= Kuratowski's closure-complement problem =

Problem in topology

In point-set topology, Kuratowski's closure-complement problem asks for the largest number of distinct sets obtainable by repeatedly applying the set operations of closure and complement to a given starting subset of a topological space. The answer is 14. This result was first published by Kazimierz Kuratowski in 1922. It gained additional exposure in Kuratowski's fundamental monograph Topologie (first published in French in 1933; the first English translation appeared in 1966) before achieving fame as a textbook exercise in John L. Kelley's 1955 classic, General Topology.

==Proof==
Letting $S$ denote an arbitrary subset of a topological space, write $kS$ for the closure of $S$, and $cS$ for the complement of $S$. The following three identities imply that no more than 14 distinct sets are obtainable:

1. $kkS=kS$. (The closure operation is idempotent.)
2. $ccS=S$. (The complement operation is an involution.)
3. $kckckckcS=kckcS$. (Or equivalently $kckckckS=kckckckccS=kckS$, using identity (2)).

The first two are trivial. The third follows from the identity $kikiS=kiS$ where $iS$ is the interior of $S$ which is equal to the complement of the closure of the complement of $S$, $iS=ckcS$. (The operation $ki=kckc$ is idempotent.)

A subset realizing the maximum of 14 is called a 14-set. The space of real numbers under the usual topology contains 14-sets. Here is one example:
$(0,1)\cup(1,2)\cup\{3\}\cup\bigl([4,5]\cap\Q\bigr),$
where $(1,2)$ denotes an open interval and $[4,5]$ denotes a closed interval. Let $X$ denote this set. Then the following 14 sets are accessible:

1. $X$, the set shown above.
2. $cX=(-\infty,0]\cup\{1\}\cup[2,3)\cup(3,4)\cup\bigl((4,5)\setminus\Q\bigr)\cup(5,\infty)$
3. $kcX=(-\infty,0]\cup\{1\}\cup[2,\infty)$
4. $ckcX=(0,1)\cup(1,2)$
5. $kckcX=[0,2]$
6. $ckckcX=(-\infty,0)\cup(2,\infty)$
7. $kckckcX=(-\infty,0]\cup[2,\infty)$
8. $ckckckcX=(0,2)$
9. $kX=[0,2]\cup\{3\}\cup[4,5]$
10. $ckX=(-\infty,0)\cup(2,3)\cup(3,4)\cup(5,\infty)$
11. $kckX=(-\infty,0]\cup[2,4]\cup[5,\infty)$
12. $ckckX=(0,2)\cup(4,5)$
13. $kckckX=[0,2]\cup[4,5]$
14. $ckckckX=(-\infty,0)\cup(2,4)\cup(5,\infty)$

==Further results==
Despite its origin within the context of a topological space, Kuratowski's closure-complement problem is actually more algebraic than topological. A surprising abundance of closely related problems and results have appeared since 1960, many of which have little or nothing to do with point-set topology.

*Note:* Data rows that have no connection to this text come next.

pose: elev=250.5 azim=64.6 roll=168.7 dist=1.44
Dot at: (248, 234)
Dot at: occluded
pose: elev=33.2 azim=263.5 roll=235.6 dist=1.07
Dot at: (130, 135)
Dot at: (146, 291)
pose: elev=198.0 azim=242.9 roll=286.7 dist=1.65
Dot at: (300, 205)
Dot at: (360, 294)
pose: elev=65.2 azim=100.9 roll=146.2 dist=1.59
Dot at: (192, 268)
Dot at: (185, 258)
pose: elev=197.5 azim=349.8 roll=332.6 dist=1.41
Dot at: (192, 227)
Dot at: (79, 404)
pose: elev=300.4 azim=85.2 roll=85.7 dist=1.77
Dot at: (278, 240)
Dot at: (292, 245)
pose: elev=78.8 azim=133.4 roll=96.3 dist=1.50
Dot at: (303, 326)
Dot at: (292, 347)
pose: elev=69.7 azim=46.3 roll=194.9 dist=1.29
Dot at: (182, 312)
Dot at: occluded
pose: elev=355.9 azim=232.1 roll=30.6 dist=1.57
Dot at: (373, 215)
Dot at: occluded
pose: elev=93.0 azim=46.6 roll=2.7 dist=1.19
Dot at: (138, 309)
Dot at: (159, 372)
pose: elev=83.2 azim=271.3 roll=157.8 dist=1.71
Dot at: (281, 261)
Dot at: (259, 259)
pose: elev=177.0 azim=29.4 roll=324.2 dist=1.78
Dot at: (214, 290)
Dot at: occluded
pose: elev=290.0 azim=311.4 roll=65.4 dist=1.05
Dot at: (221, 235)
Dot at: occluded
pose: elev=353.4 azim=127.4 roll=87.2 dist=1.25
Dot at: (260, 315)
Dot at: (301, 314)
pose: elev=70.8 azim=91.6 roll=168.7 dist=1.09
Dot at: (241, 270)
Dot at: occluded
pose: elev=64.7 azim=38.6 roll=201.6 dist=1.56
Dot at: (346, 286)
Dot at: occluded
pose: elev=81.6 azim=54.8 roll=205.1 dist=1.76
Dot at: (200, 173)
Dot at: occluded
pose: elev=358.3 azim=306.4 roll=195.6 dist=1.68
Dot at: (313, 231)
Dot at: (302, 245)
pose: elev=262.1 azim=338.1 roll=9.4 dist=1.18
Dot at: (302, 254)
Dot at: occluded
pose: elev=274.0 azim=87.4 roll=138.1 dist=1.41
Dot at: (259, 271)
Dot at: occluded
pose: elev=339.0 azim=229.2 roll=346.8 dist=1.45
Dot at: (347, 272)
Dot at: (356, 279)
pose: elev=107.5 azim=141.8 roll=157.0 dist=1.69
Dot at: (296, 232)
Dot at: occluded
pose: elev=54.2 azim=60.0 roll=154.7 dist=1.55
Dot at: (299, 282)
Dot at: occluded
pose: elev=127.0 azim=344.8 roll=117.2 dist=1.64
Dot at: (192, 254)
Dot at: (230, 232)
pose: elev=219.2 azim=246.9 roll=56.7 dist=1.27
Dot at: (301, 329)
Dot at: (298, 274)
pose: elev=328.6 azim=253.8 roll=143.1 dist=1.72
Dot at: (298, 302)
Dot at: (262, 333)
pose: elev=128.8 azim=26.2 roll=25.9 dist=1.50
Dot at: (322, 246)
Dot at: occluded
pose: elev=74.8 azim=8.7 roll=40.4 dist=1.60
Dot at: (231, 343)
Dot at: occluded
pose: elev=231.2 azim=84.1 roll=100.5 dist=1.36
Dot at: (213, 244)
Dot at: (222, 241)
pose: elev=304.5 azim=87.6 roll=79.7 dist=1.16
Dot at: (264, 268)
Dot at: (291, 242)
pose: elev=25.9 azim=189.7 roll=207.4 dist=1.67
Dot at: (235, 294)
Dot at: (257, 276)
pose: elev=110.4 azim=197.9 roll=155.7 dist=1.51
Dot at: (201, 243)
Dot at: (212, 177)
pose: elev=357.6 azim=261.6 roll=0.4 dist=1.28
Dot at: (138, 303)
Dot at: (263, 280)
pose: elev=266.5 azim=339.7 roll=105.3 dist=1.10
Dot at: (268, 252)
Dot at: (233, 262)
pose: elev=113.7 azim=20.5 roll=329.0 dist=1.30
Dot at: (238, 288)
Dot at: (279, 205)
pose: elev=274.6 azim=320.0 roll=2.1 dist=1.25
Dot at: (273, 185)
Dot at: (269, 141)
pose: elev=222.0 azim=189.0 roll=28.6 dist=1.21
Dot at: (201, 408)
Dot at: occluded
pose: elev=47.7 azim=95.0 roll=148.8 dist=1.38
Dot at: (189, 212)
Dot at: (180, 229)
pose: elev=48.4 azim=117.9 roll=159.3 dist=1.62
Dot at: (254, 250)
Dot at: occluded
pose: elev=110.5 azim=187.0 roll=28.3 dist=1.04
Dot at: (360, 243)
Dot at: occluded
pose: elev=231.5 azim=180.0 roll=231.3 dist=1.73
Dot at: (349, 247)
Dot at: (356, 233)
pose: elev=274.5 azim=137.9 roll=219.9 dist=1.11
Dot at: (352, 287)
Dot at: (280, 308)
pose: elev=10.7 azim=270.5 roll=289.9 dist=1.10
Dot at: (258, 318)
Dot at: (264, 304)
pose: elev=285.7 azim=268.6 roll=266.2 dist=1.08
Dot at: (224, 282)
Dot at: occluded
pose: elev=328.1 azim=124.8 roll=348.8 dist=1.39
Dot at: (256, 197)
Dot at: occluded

Regarded as set-valued set functions, the 14 closure-complement operations comprise an operator monoid called the Kuratowski monoid where the monoid product is function composition.
This monoid, which can be used to classify topological spaces based on the quotient they satisfy, has inspired similar classifications in other settings as well.